Elsevier

NeuroImage

Volume 172, 15 May 2018, Pages 162-174
NeuroImage

Neural source dynamics of brain responses to continuous stimuli: Speech processing from acoustics to comprehension

https://doi.org/10.1016/j.neuroimage.2018.01.042Get rights and content

Abstract

Human experience often involves continuous sensory information that unfolds over time. This is true in particular for speech comprehension, where continuous acoustic signals are processed over seconds or even minutes. We show that brain responses to such continuous stimuli can be investigated in detail, for magnetoencephalography (MEG) data, by combining linear kernel estimation with minimum norm source localization. Previous research has shown that the requirement to average data over many trials can be overcome by modeling the brain response as a linear convolution of the stimulus and a kernel, or response function, and estimating a kernel that predicts the response from the stimulus. However, such analysis has been typically restricted to sensor space. Here we demonstrate that this analysis can also be performed in neural source space. We first computed distributed minimum norm current source estimates for continuous MEG recordings, and then computed response functions for the current estimate at each source element, using the boosting algorithm with cross-validation. Permutation tests can then assess the significance of individual predictor variables, as well as features of the corresponding spatio-temporal response functions. We demonstrate the viability of this technique by computing spatio-temporal response functions for speech stimuli, using predictor variables reflecting acoustic, lexical and semantic processing. Results indicate that processes related to comprehension of continuous speech can be differentiated anatomically as well as temporally: acoustic information engaged auditory cortex at short latencies, followed by responses over the central sulcus and inferior frontal gyrus, possibly related to somatosensory/motor cortex involvement in speech perception; lexical frequency was associated with a left-lateralized response in auditory cortex and subsequent bilateral frontal activity; and semantic composition was associated with bilateral temporal and frontal brain activity. We conclude that this technique can be used to study the neural processing of continuous stimuli in time and anatomical space with the millisecond temporal resolution of MEG. This suggests new avenues for analyzing neural processing of naturalistic stimuli, without the necessity of averaging over artificially short or truncated stimuli.

Introduction

In a natural environment, the brain frequently processes information in a continuous fashion. For example, when listening to continuous speech, information is extracted incrementally from an uninterrupted acoustic signal at multiple levels: phonetically relevant sound patterns are recognized and grouped into words, which in turn are integrated into phrases which are meaningful in the context of a larger discourse (e.g. Gaskell and Mirkovic, 2016). Contrary to this continuous mode of functioning, neuroimaging experiments typically isolate phenomena of interest with short, repetitive trials (for many examples, see e.g. Gazzaniga et al., 2009). While such research unquestionably leads to valuable results, the lack of naturalness of the stimuli is associated with uncertainty of how generalizable such results are to real world settings (see e.g. Brennan, 2016). Consequently, there is a need for complementary research with more naturalistic stimuli.

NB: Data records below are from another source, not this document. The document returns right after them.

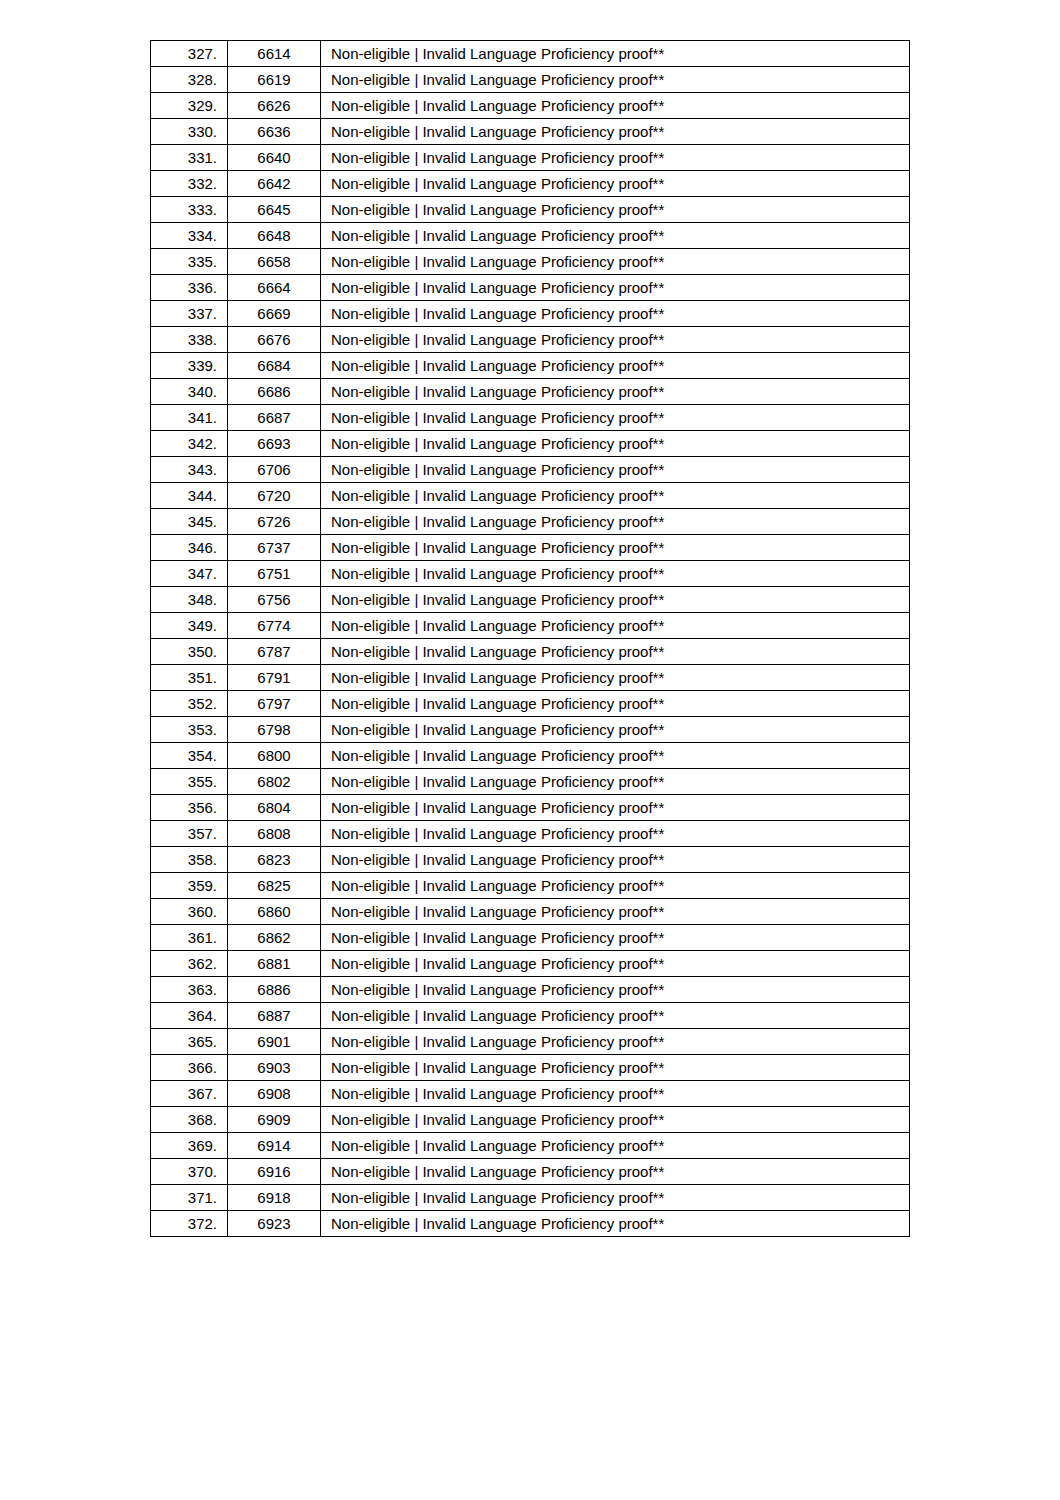| 327. | 6614 | Non-eligible / Invalid Language Proficiency proof** |
| 328. | 6619 | Non-eligible / Invalid Language Proficiency proof** |
| 329. | 6626 | Non-eligible / Invalid Language Proficiency proof** |
| 330. | 6636 | Non-eligible / Invalid Language Proficiency proof** |
| 331. | 6640 | Non-eligible / Invalid Language Proficiency proof** |
| 332. | 6642 | Non-eligible / Invalid Language Proficiency proof** |
| 333. | 6645 | Non-eligible / Invalid Language Proficiency proof** |
| 334. | 6648 | Non-eligible / Invalid Language Proficiency proof** |
| 335. | 6658 | Non-eligible / Invalid Language Proficiency proof** |
| 336. | 6664 | Non-eligible / Invalid Language Proficiency proof** |
| 337. | 6669 | Non-eligible / Invalid Language Proficiency proof** |
| 338. | 6676 | Non-eligible / Invalid Language Proficiency proof** |
| 339. | 6684 | Non-eligible / Invalid Language Proficiency proof** |
| 340. | 6686 | Non-eligible / Invalid Language Proficiency proof** |
| 341. | 6687 | Non-eligible / Invalid Language Proficiency proof** |
| 342. | 6693 | Non-eligible / Invalid Language Proficiency proof** |
| 343. | 6706 | Non-eligible / Invalid Language Proficiency proof** |
| 344. | 6720 | Non-eligible / Invalid Language Proficiency proof** |
| 345. | 6726 | Non-eligible / Invalid Language Proficiency proof** |
| 346. | 6737 | Non-eligible / Invalid Language Proficiency proof** |
| 347. | 6751 | Non-eligible / Invalid Language Proficiency proof** |
| 348. | 6756 | Non-eligible / Invalid Language Proficiency proof** |
| 349. | 6774 | Non-eligible / Invalid Language Proficiency proof** |
| 350. | 6787 | Non-eligible / Invalid Language Proficiency proof** |
| 351. | 6791 | Non-eligible / Invalid Language Proficiency proof** |
| 352. | 6797 | Non-eligible / Invalid Language Proficiency proof** |
| 353. | 6798 | Non-eligible / Invalid Language Proficiency proof** |
| 354. | 6800 | Non-eligible / Invalid Language Proficiency proof** |
| 355. | 6802 | Non-eligible / Invalid Language Proficiency proof** |
| 356. | 6804 | Non-eligible / Invalid Language Proficiency proof** |
| 357. | 6808 | Non-eligible / Invalid Language Proficiency proof** |
| 358. | 6823 | Non-eligible / Invalid Language Proficiency proof** |
| 359. | 6825 | Non-eligible / Invalid Language Proficiency proof** |
| 360. | 6860 | Non-eligible / Invalid Language Proficiency proof** |
| 361. | 6862 | Non-eligible / Invalid Language Proficiency proof** |
| 362. | 6881 | Non-eligible / Invalid Language Proficiency proof** |
| 363. | 6886 | Non-eligible / Invalid Language Proficiency proof** |
| 364. | 6887 | Non-eligible / Invalid Language Proficiency proof** |
| 365. | 6901 | Non-eligible / Invalid Language Proficiency proof** |
| 366. | 6903 | Non-eligible / Invalid Language Proficiency proof** |
| 367. | 6908 | Non-eligible / Invalid Language Proficiency proof** |
| 368. | 6909 | Non-eligible / Invalid Language Proficiency proof** |
| 369. | 6914 | Non-eligible / Invalid Language Proficiency proof** |
| 370. | 6916 | Non-eligible / Invalid Language Proficiency proof** |
| 371. | 6918 | Non-eligible / Invalid Language Proficiency proof** |
| 372. | 6923 | Non-eligible / Invalid Language Proficiency proof** |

Brain responses to continuous speech have been studied with functional magnetic resonance imaging (fMRI) (Brennan et al., 2012, Brennan et al., 2016, Chow et al., 2014, Willems et al., 2016). Hemodynamic changes have been shown to track inherent properties of words, such as word frequency, as well as properties of words in context, such as the contextual probability of encountering a given word. However, the low temporal resolution of fMRI, typically sampled at or below 1 Hz, imposes several limitations on the phenomena that can be modeled. While the studies cited above suggest that the resolution is adequate to model responses with a timescale of individual words, this is not the case for processes at faster timescales such as phonetic perception, where relevant events last only tens of milliseconds. In addition, fMRI responses can be modeled in terms of brain regions which are or are not sensitive to a given variable, but the relative and absolute timing of different components of the response remain obscure. Thus, even when word-based variables are analyzed, hemodynamic responses are modeled as instantaneous effects of the relevant variable, convolved with the hemodynamic response function, but without taking into account the temporal relationship between the stimulus and different components of the brain response (e.g. Brennan et al., 2016, Willems et al., 2016).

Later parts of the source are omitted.